» **Source extract**:
☆ ☆ ☆ ☆

Redirecting X sessions
Running it here displaying it there
Back in the old days, where terminals were dummy and operators were not so nice to users, X was not a very popular generation of Macintosh operating systems, but rather a windowing system for UNIX and friends.
Without getting into troublesome detail, the windowing system cares for basic operativity in a GUI environment, things like drawing and moving program windows, handling the mouse and keyboard input. On top of it you have much more, the look and feel for example - but that is a matter for the window managers and desktop environments (KDE, Gnome etc).
The X Window System has stopped at version 11 in 1987, which would sound disappointing to the agile and fast releaser in you - but well if you get something very right, there is no need to change it… right?
11 is actually the version of the reference protocol and it is pretty advanced. Among other things, it allows for a decoupling between the component providing the windowing service - the X server - and the programs asking for windows to be drawn and clicks to be fired - the client applications. Furthermore, X uses TCP networking.
Do you see it already? Nothing prevents you from running some graphical program in the cloud but “use” it in the comfort of your little laptop. We don’t want to go that far maybe but let’s see how we can do something useful with the so called X redirection.
Why do you even want to do this
First of all, X redirection is so Linuxey and so ninetys, thus cool in its own. That kind of trick you learned at the local Linux Users Group as a kid, or used to impress your Windows-only peers at school - again, past times in this world of Linux-in-Windows and Docker.
But actually, there are a handful of cases where it is really useful. For example: you have a Linux box but the box is actually very old, so old and unstable that even running a low-carb desktop environment as XFCE is challenging. As the next stop would be to run a bare X itself - not very eyecandish and useful - you think of the following: why not borrowing some power from a new shiny Mac? Don’t panic if you don’t have such exotic needs - I had and it makes a good example for this post.
From Linux to macOs
Our dear osx laptop is a unix-like system and you know it. Thing is, its window server, represented by the obscure WindowServer
process, does not speak X11 - and an X11 implementation is not included by default either.
No worries: you can install XQuartz - which is an independent project supported by them. So basically what we are doing is running our own X11 server on the powerful mac, and have the client applications on our Linux box use it as server: things will run on Linux but windows will pop up on the mac - magic.
Disclaimer: such a simple setup is OK for home but it should not be intended for real and secure use. In particular, the session is not encrypted, which means that traffic between the server and the client - keystrokes too - may be sniffed; for the un*x lamer in you, check this. The most common way to have such traffic encrypted is tunnel it via SSH.
Steps
We assume that the laptop and the box see each other eg they sit on the same home network.
When you open XQuartz you will not see anything but the server will start.

☆ ☆ ☆ ☆

» **Tasks**:
1. Please copy out the X redirection article from "Without getting into" up to and including "(KDE, Gnome etc).".
2. According to the X redirection article, what program can be installed on the Mac to provide an X11 server?

☆ ☆ ☆ ☆

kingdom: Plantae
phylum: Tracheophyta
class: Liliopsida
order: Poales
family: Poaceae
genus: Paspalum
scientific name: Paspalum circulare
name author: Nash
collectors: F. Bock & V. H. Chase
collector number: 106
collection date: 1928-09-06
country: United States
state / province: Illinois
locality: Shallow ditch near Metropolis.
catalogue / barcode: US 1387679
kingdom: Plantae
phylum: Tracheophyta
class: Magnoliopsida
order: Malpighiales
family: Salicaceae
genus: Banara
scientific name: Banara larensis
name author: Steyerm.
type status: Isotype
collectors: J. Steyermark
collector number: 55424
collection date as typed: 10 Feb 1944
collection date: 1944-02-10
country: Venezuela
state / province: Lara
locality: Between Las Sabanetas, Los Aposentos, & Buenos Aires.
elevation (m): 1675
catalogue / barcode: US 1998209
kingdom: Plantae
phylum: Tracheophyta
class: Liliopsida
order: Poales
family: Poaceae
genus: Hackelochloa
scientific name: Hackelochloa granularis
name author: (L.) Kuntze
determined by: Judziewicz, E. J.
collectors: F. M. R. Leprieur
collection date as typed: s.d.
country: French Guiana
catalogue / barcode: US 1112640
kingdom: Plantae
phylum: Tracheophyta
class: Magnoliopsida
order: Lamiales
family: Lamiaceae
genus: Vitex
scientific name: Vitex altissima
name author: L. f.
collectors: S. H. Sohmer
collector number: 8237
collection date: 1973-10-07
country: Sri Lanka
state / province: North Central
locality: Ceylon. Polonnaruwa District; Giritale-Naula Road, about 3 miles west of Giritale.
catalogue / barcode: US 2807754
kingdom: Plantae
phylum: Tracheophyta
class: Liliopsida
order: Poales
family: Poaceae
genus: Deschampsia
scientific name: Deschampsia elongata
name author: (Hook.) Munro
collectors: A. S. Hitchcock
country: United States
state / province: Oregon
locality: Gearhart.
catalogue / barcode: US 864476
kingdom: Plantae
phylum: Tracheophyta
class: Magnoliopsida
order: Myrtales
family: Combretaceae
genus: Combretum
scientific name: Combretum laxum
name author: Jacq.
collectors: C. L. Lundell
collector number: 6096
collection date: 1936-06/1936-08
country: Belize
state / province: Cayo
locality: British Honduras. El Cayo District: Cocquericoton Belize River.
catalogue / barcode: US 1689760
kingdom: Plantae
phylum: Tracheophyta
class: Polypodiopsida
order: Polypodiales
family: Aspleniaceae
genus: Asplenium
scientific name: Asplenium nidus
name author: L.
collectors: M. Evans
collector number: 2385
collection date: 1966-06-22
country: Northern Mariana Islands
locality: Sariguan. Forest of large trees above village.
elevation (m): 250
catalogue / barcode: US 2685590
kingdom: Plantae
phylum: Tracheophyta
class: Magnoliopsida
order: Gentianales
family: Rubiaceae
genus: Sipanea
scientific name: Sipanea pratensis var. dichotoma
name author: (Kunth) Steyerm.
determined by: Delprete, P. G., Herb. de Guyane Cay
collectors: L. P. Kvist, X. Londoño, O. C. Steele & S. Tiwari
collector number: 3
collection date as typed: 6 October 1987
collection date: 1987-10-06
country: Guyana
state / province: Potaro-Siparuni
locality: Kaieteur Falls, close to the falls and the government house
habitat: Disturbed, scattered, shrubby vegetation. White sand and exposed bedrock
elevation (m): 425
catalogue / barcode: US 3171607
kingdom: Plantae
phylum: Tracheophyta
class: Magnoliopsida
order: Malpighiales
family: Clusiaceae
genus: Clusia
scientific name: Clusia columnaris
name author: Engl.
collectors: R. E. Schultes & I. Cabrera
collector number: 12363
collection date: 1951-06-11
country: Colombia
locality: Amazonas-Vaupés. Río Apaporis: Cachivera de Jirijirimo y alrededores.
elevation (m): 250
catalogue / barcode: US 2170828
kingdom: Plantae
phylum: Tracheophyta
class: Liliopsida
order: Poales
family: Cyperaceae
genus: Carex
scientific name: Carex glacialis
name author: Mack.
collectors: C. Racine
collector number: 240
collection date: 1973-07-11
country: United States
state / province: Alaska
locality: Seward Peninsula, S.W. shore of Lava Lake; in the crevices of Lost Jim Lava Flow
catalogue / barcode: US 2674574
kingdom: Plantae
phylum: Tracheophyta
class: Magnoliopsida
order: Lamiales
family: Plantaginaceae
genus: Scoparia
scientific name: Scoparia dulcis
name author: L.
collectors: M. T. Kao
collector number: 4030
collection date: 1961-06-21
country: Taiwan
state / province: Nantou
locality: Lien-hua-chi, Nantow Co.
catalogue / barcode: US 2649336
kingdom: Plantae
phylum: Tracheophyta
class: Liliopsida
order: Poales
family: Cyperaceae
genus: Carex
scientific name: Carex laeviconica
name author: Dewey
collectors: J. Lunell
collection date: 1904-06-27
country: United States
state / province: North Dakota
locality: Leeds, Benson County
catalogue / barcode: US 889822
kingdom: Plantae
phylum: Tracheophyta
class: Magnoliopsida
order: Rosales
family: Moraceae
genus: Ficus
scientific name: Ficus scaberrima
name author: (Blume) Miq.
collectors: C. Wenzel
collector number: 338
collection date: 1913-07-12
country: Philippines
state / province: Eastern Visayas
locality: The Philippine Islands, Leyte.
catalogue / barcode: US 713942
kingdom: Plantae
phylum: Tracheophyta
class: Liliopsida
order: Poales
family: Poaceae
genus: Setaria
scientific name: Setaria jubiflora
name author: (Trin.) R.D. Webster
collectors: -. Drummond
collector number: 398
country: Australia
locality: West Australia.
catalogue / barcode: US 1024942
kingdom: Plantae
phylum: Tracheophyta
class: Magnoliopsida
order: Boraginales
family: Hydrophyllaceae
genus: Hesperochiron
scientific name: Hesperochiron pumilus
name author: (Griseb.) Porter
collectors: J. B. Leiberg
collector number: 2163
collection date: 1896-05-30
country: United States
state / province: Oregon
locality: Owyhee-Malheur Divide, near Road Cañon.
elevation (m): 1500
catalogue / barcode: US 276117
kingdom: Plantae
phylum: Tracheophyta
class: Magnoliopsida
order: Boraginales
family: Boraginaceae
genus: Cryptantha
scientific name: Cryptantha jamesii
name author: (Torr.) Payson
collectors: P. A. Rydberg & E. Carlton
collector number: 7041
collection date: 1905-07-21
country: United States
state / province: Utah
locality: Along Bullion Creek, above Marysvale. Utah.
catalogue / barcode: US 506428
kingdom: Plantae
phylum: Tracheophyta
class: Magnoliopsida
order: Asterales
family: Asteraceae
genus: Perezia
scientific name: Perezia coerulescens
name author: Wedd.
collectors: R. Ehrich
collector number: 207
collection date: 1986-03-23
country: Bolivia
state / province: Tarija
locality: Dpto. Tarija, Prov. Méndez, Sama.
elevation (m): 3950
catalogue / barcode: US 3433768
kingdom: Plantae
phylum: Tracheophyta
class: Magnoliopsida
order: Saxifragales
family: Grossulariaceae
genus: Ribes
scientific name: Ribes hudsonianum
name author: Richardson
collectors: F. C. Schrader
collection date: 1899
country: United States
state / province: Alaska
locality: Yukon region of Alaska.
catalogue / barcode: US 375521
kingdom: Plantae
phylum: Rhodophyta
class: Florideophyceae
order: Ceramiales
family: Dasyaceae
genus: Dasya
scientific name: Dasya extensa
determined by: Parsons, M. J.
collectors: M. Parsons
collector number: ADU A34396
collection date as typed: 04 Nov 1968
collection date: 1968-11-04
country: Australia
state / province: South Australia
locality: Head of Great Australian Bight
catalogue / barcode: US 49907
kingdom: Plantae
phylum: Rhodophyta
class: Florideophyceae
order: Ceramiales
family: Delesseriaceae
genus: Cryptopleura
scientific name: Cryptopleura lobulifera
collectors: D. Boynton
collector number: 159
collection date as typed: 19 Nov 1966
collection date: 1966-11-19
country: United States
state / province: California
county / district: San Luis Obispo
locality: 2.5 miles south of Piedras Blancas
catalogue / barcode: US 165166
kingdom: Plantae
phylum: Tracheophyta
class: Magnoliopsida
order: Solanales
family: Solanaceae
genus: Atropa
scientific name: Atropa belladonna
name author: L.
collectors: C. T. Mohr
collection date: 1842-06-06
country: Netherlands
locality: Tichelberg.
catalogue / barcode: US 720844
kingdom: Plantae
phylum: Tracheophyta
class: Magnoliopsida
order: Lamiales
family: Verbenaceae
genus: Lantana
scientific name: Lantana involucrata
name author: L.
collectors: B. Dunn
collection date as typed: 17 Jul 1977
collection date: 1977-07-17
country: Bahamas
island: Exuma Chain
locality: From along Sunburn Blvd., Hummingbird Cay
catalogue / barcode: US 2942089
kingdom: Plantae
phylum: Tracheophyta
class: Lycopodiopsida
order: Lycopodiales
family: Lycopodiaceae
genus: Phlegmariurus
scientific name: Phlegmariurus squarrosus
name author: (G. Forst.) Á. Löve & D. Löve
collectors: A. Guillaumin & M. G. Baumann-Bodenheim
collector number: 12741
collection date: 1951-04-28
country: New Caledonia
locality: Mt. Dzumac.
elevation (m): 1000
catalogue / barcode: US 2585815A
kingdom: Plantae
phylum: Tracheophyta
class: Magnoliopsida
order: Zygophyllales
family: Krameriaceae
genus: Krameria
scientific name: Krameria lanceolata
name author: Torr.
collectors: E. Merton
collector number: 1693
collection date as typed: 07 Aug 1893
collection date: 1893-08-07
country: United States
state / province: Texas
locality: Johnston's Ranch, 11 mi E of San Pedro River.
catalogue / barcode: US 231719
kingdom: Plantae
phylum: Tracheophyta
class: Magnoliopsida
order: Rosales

☆ ☆ ☆ ☆

» **Responses to the exercise**:
1.
Without getting into troublesome detail, the windowing system cares for basic operativity in a GUI environment, things like drawing and moving program windows, handling the mouse and keyboard input. On top of it you have much more, the look and feel for example - but that is a matter for the window managers and desktop environments (KDE, Gnome etc).

2. XQuartz.